Bei Robert ist heute nachzulesen, dass Klappern zum Musikhandwerk gehört. Der Blogger-Kollege bezieht sich auf einen peinlichen Brief der Musikindustrie, die mal wieder nach dem Staat schreit. Anstatt der eigenen Zielgruppe zu unterstellen, sie klaue permanent Musik sollte die Industrie sich einfach mal Gedanken machen, wer die eigentlichen Konkurrenten sind.
So wie der Autohersteller Morgan Cars kapiert hat, dass die Konkurrenz nicht in Stuttgart-Zuffenhausen oder in Muranello sitzt, sondern eher in den Werften von Luxusjachten zu suchen ist. So sollte sich die Musikindustrie einmal ähnliche Sachverhalte vor Augen führen.

- In der „Long Tail“-Bibel ist zu lesen, dass ein Grossteil der illegal heruntergeladenen Musik gar nicht mehr im Handel zu haben ist. Daraus folgt, die Industrie muss ihren Back-Katalog verfügbar machen und sich dieses Vermögen verzinsen lassen.

So nun aber zur eigentlichen Konkurrenz.

Als ich anfing meine ersten Schallplatten zu kaufen, musste ich noch keine Anteile meines verfügbaren Budgets ausgeben für:

- Mobiltelefone und damit verbundene Kosten für Telefonminuten
- Spielekonsolen wie die PS2 & Co. gab es auch nicht wirklich
- Die Konzertumsätze, die inzwischen die CD-Umsätze übersteigen sollen, waren lange nicht so hoch.
- Freizeitalternativen wie das Internet, PayTV gab es nicht.

Die Musikindustrie sollte sich mal ein Beispiel beim Fußball nehmen.
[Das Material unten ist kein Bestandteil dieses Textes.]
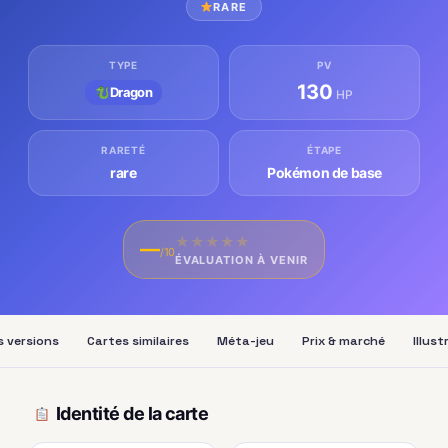
RARE
TYPE
PV
130
Dragon
HP
RARETÉ
ÉTAPE
rare
Pokémon de base
★
★
★
★
★
—
/10
ÉVALUATION À VENIR
s versions
Cartes similaires
Méta-jeu
Prix & marché
Illus
Identité de la carte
Die Stadien sind voller denn je, trotz zunehmender TV-Coverage. Die Vereine haben Merchandising und neue Vertriebswege erschlossen. Und das gelang obwohl viele Menschen Premiere gucken können, ohne dafür zu zahlen. Bisher habe ich nicht vernommen, dass der Hoeneß nach dem Start schreit, weil jemand illegal Premiere sieht.

Hieraus können folgende Handlungsanweisungen abgeleitet werden.

- Das wichtigste ist der digitale Vertrieb des gesamten verfügbaren Liedgutes anstatt der Konzentration auf den CD-Verkauf der Hitseller.
- Erschließung neuer Geschäftsfelder: Vermarktung der Konzertveranstaltungen (Warum nicht an Tickets mitverdienen?) und des Merchandising. - Erkennen wo die wahre Konkurrenz sitzt und überlegen, wie man die Zielgruppe überzeugt, mehr Geld bei der Musik zu lassen.
- Inspirieren lassen von intelligenten Konzepten wie SellaBand.